— Генерал рассмотрел ваши жалобы и признал их необоснованными.
В знак протеста Редер отказался встать.
— И все равно я прав, — заявил он.
Катхилл в бешенстве развернулся на каблуках.
— Возмутительно, возмутительно!
Вечером американский директор сообщил Редеру, что по решению четырех директоров ему выносится предупреждение за сфабрикованную ложь. Но Редер, не обращая внимания, снова повторил:
— И все равно я прав!
Вообще-то я тоже присутствовал, когда нам давали эти обещания.
Хотя я стараюсь держаться в стороне от всего этого, меня огорчает их обращение с Редером, его отчитывают, как нашкодившего школьника. Если они не желают уважать его воинское звание, могли бы по крайней мере проявить уважение к старости — ведь он на несколько десятков лет старше их.
Прошлой ночью я внезапно стал задыхаться. И одновременно появилась острая боль в груди. Я сел в кровати; неприветливый русский включал свет каждые десять минут, как будто больной с температурой представлял повышенную опасность побега. Кроме этого, он ничего не сделал.
— Такое решение могут принять только все четыре директора, — заявил он.
— Для меня имеют значение только приказы моего директора, — равнодушно ответил Хокер.
В часовню меня привезли на каталке.
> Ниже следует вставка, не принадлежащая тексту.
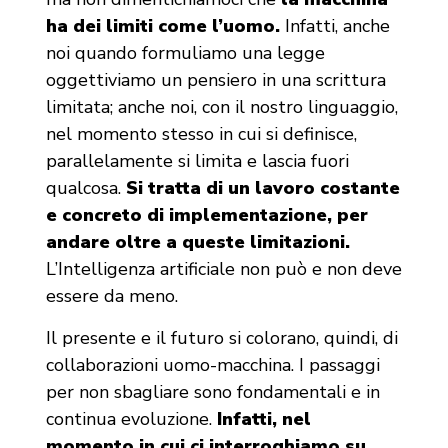
ha dei limiti come l’uomo.
Infatti, anche
noi quando formuliamo una legge
oggettiviamo un pensiero in una scrittura
limitata; anche noi, con il nostro linguaggio,
nel momento stesso in cui si definisce,
parallelamente si limita e lascia fuori
qualcosa.
Si tratta di un lavoro costante
e concreto di implementazione, per
andare oltre a queste limitazioni.
L’Intelligenza artificiale non può e non deve
essere da meno.
Il presente e il futuro si colorano, quindi, di
collaborazioni uomo-macchina. I passaggi
per non sbagliare sono fondamentali e in
continua evoluzione.
Infatti, nel
momento in cui ci interroghiamo su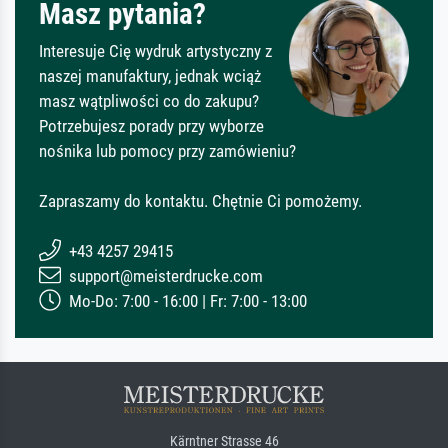
Masz pytania?
Interesuje Cię wydruk artystyczny z
naszej manufaktury, jednak wciąż
masz wątpliwości co do zakupu?
Potrzebujesz porady przy wyborze
nośnika lub pomocy przy zamówieniu?
Zapraszamy do kontaktu. Chętnie Ci pomożemy.
+43 4257 29415
support@meisterdrucke.com
Mo-Do: 7:00 - 16:00 | Fr: 7:00 - 13:00
Kärntner Strasse 46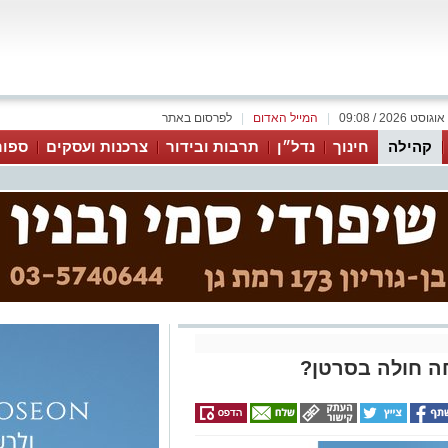
|
המייל האדום
|
לפרסום באתר
קהילה
חינוך
נדל״ן
תרבות ובידור
צרכנות ועסקים
ספור
ה חולה בסרטן?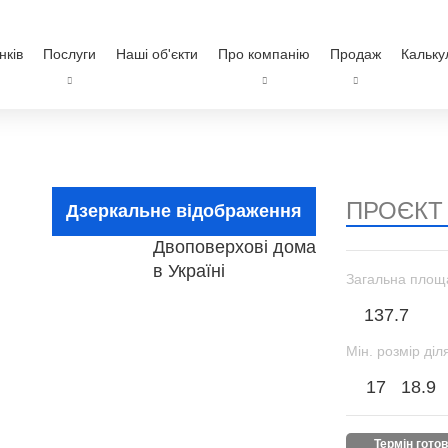
нків
Послуги
Наші об'єкти
Про компанію
Продаж
Кальку
ПРОЄКТ
Дзеркальне відображення
Загальна площ
137.7
Мін. розмір діл
17
18.9
термін гото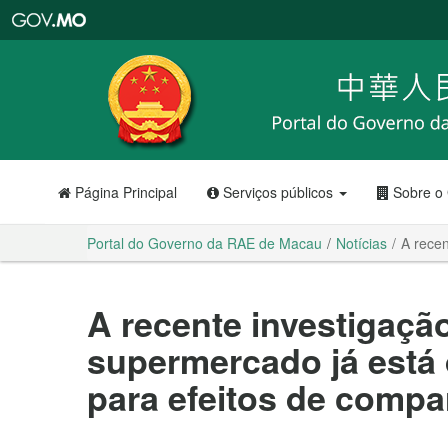
Portal
do
Governo
da
RAE
de
Macau
Página Principal
Serviços públicos
Sobre o
Portal do Governo da RAE de Macau
Notícias
A recen
A recente investigaçã
supermercado já está 
para efeitos de comp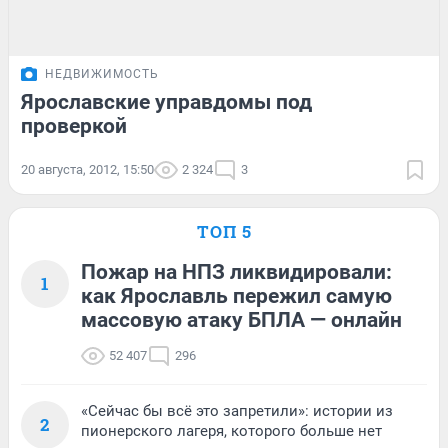
НЕДВИЖИМОСТЬ
Ярославские управдомы под
проверкой
20 августа, 2012, 15:50
2 324
3
ТОП 5
Пожар на НПЗ ликвидировали:
1
как Ярославль пережил самую
массовую атаку БПЛА — онлайн
52 407
296
«Сейчас бы всё это запретили»: истории из
2
пионерского лагеря, которого больше нет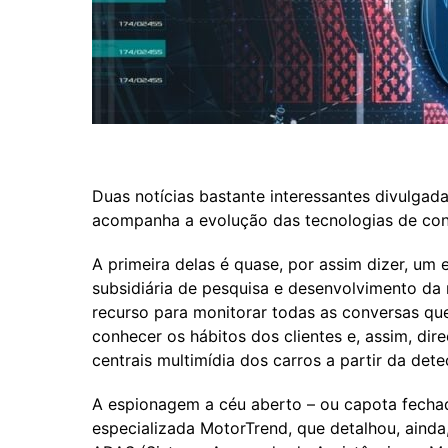
Duas notícias bastante interessantes divulg
acompanha a evolução das tecnologias de con
A primeira delas é quase, por assim dizer, um 
subsidiária de pesquisa e desenvolvimento da
recurso para monitorar todas as conversas qu
conhecer os hábitos dos clientes e, assim, dir
centrais multimídia dos carros a partir da det
A espionagem a céu aberto – ou capota fechad
especializada MotorTrend, que detalhou, aind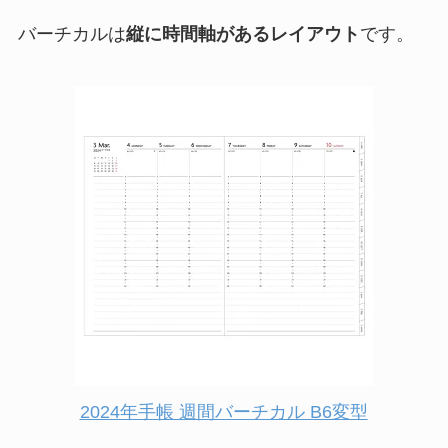
バーチカルは
縦に時間軸があるレイアウト
です。
2024年手帳 週間バーチカル B6変型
И во время службы мне пришлось лежать.
Позавчера приезжала жена. Она навестила меня в лазарете и привезла домашнюю запись сонаты Баха: Хильда играет на флейте, Альберт — на виолончели, а Маргарет — на фортепиано.
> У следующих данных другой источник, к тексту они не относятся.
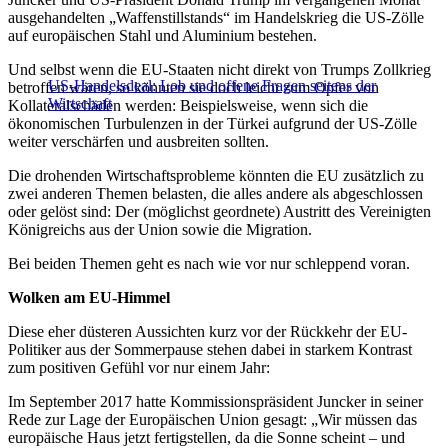
ausgehandelten „Waffenstillstands“ im Handelskrieg die US-Zölle
auf europäischen Stahl und Aluminium bestehen.
Und selbst wenn die EU-Staaten nicht direkt von Trumps Zollkrieg
US-Handelsdeal: Lob und offene Fragen seitens der
betroffen wären, so könnten sie doch leicht zum Opfer von
Wirtschaft
Kollateralschäden werden: Beispielsweise, wenn sich die
ökonomischen Turbulenzen in der Türkei aufgrund der US-Zölle
weiter verschärfen und ausbreiten sollten.
Die drohenden Wirtschaftsprobleme könnten die EU zusätzlich zu
zwei anderen Themen belasten, die alles andere als abgeschlossen
oder gelöst sind: Der (möglichst geordnete) Austritt des Vereinigten
Königreichs aus der Union sowie die Migration.
Bei beiden Themen geht es nach wie vor nur schleppend voran.
Wolken am EU-Himmel
Diese eher düsteren Aussichten kurz vor der Rückkehr der EU-
Politiker aus der Sommerpause stehen dabei in starkem Kontrast
zum positiven Gefühl vor nur einem Jahr:
Im September 2017 hatte Kommissionspräsident Juncker in seiner
Rede zur Lage der Europäischen Union gesagt: „Wir müssen das
europäische Haus jetzt fertigstellen, da die Sonne scheint – und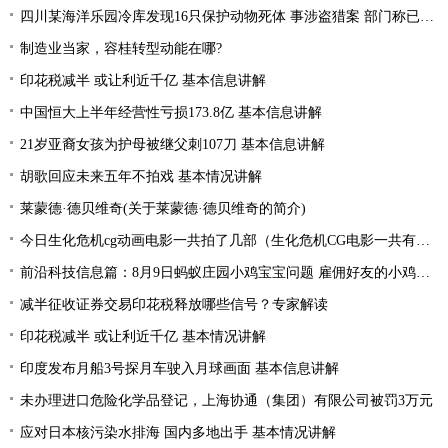
四川某海洋乐园冷库发现16只保护动物死体 事涉盗猎案 部门称已整改
制造业当家，容桂转型动能在哪?
印花税减半 或让利近千亿 基本信息讲解
中国恒大上半年经营性亏损173.8亿 基本信息讲解
21岁亚裔女孩为护母被继父刺107刀 基本信息讲解
胡歌回应未来五年不拍戏 基本情况讲解
莱蒙德·德贝维奇(关于莱蒙德·德贝维奇的简介)
今日生化危机cg动画电影一共拍了几部（生化危机CG电影一共有几部分别是什么）
前沿科技信息篇：8月9日蚂蚁庄园小鸡宝宝问题 雇佣好友的小鸡来工作一起生产肥料需要消耗
减半征收证券交易印花税释放哪些信号？专家解读
印花税减半 或让利近千亿 基本情况讲解
印度发布月船3号探月车驶入月球画面 基本信息讲解
未办理进口危险化学品登记，上海协通（集团）有限公司被罚3万元
应对日本核污染水排海 国内多地出手 基本情况讲解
Вот и пришел конец трудоемкой, временами грустной работы, на которую я потратил два года. Взгляд в прошлое сам по себе потребовал бы от меня много сил. Думаю я правильно поступил, упорно продолжая работать над мемуарами здесь, в этих обстоятельствах, под постоянным страхом разоблачения. Это чудо, что все получилось. Из Гейдельберга написали, что рукопись насчитывает примерно тысячу сто машинописных страниц.
6
Сегодня пришло письмо от детей, свидетельствующее об успехе моего замысла. Они во всех подробностях описали, как такса, слишком хорошо воспитанная, долго сидела под елкой и несколько раз просила сосиску, прежде чем поверила их ободряющим словам и наконец схватила лакомство. Больше всего меня тронуло, что одиннадцатилетний Эрнст, который знает меня только по письмам, выступил перед собакой с речью, а Хильда случайно ее услышала. «Знает ли она, откуда взялась сосиска? — спрашивал Эрнст. — От папы, который предложил в письме повесить ее на елку. Поэтому такса должна быть благодарна папе». В первый раз я оказал какое-то влияние на детское Рождество. Словно разделил праздник с ними.